Zyczylbym Floydowi walki z Bradleyem, a na koniec z Manny... potem emerytura, jako jeden z najwybietniejszych p4p ever.
Co do walki z Alvarezem, to wydaje ona mi sie bardziej ryzkowana, niz potyczka z Pacquiao. Saul jest wiekszy, silniejszy i mlodszy. Nikt przeciez nie powiedzial, ze Meksykanin przestal sie rozwijac, wiec teoretycznie moze w niedlugim czasie, zrobic przeskok na wyzszy level, a Pacman juz nie.

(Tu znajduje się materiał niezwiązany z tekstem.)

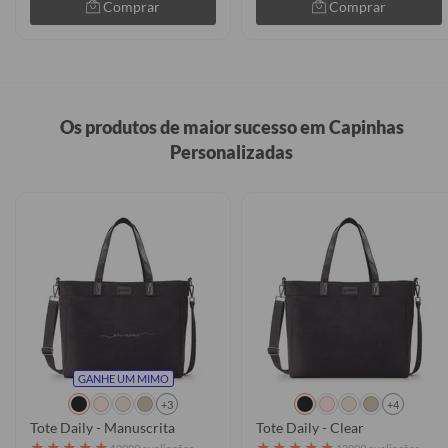
Comprar
Comprar
Os produtos de maior sucesso em Capinhas
Personalizadas
GANHE UM MIMO
+3
+4
Tote Daily - Manuscrita
Tote Daily - Clear
★
★
★
★
★
★
★
★
★
★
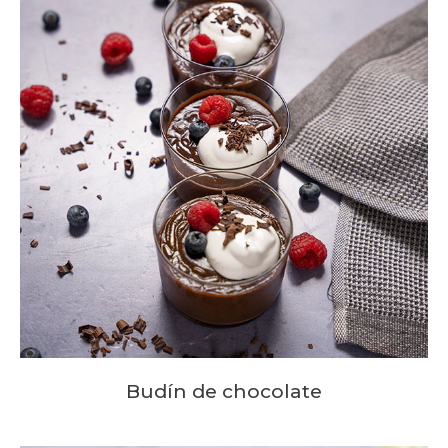
Budín de chocolate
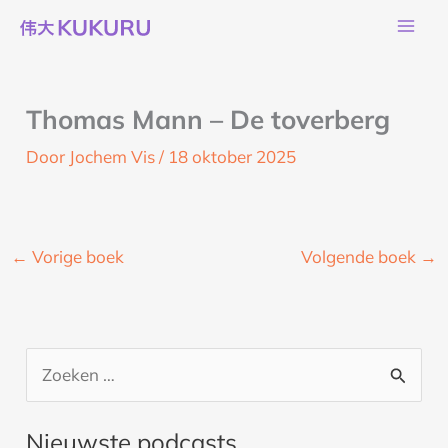
Ga
naar
de
inhoud
Thomas Mann – De toverberg
Door
Jochem Vis
/
18 oktober 2025
←
Vorige boek
Volgende boek
→
Z
o
Nieuwste podcasts
e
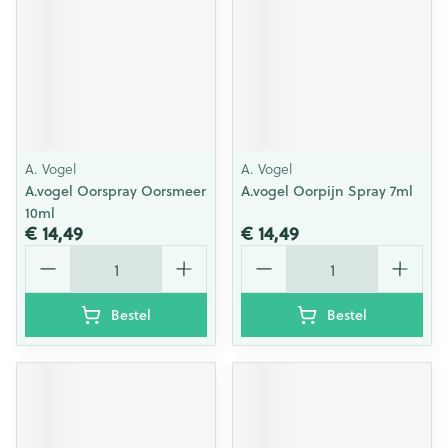
A. Vogel
A. Vogel
A.vogel Oorspray Oorsmeer
A.vogel Oorpijn Spray 7ml
10ml
€ 14,49
€ 14,49
Aantal
Aantal
Bestel
Bestel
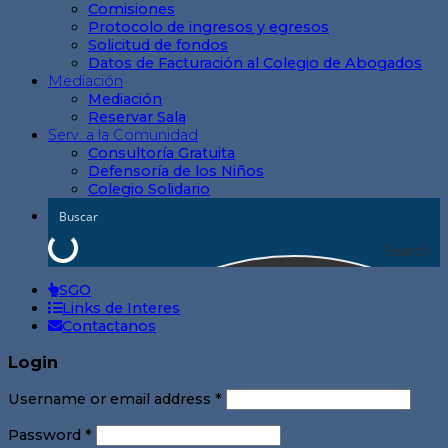
Comisiones
Protocolo de ingresos y egresos
Solicitud de fondos
Datos de Facturación al Colegio de Abogados
Mediación
Mediación
Reservar Sala
Serv. a la Comunidad
Consultoría Gratuita
Defensoría de los Niños
Colegio Solidario
Search
SGO
Links de Interes
Contactanos
Login
Username or email address
*
Password
*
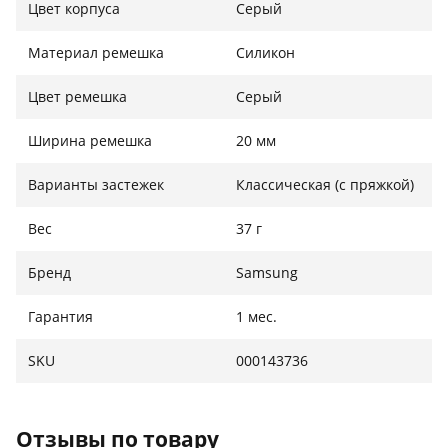
новее с оперативной памятью 1,5 Гб и более, а
Цвет корпуса
Серый
также смартфоны на iOS 9.0 и новее (начиная с
iPhone 5.0 и выше).
Материал ремешка
Силикон
Цвет ремешка
Серый
Ширина ремешка
20 мм
Варианты застежек
Классическая (с пряжкой)
Вес
37 г
Бренд
Samsung
Гарантия
1 мес.
SKU
000143736
Отзывы по товару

Jestem niezmiernie zadowolony, ze bylo mi dane ogladac takich zawodnikow w ringu jak Hopkins, czy Floyd. Tych piesciarzy, beda za kilkanascie lat wspominac jak dzis Haglera, czy Durana... wybitni mistrzowie.
Money'a zaczynam porównywać do... Michalczewskiego. Floyd pokonał kilku wspaniałych zawodników ale z tym jednym jedynym najlepszym (Mannym) zmierzyć się nie chce. Zupełnie jak Tiger z Jonesem. Czy ktoś w stanach wspomina teraz Tigera po latach jako wielkiego Mistrza? Wątpię. Oczywiście akurat w stanach Floyd już jest wielką gwiazdą ale jego brak walki z Pacquiao (chociaż moim zdaniem bardzo łatwej) w rekordzie może mu przeszkadzać do końca życia. Czas leci, 35 lat to już poważny wiek. Idealny ciąg kariery określiłbym w ten sposób: Bradley (który ma pierwszeństwo przed Pacmanem bo moim zdaniem go pokonał), Pacquiao (Bradley zakładam sromotnie polegnie ale da fajne widowisko i otoczkę), Alvarez (tylko jego rozmiar na mnie robi wrażenie, Floyd będzie musiał być uważny przez 12 rund bo nie sądzę aby Canelo padł na dechy). Później zasłużona emerytura. Idealnie!

lapko

Jerome.

Przy aktywności Floyda to będzie raczej niezwykle trudne do zorganizowania tylu pojedynków dla niego Tongue Niemniej jednak uważam tak jak Ty, że Floyd by ich wszystkich pokonał.

Szkoda jednak, że do tej walki jeszcze nie doszło i boję się, że jeśli już dojdzie, to któryś z nich będzie już wypalonym bokserem. Póki co takie wrażenie mam, że Pacman się wypalił. Nie przekonuje mnie ostatnio.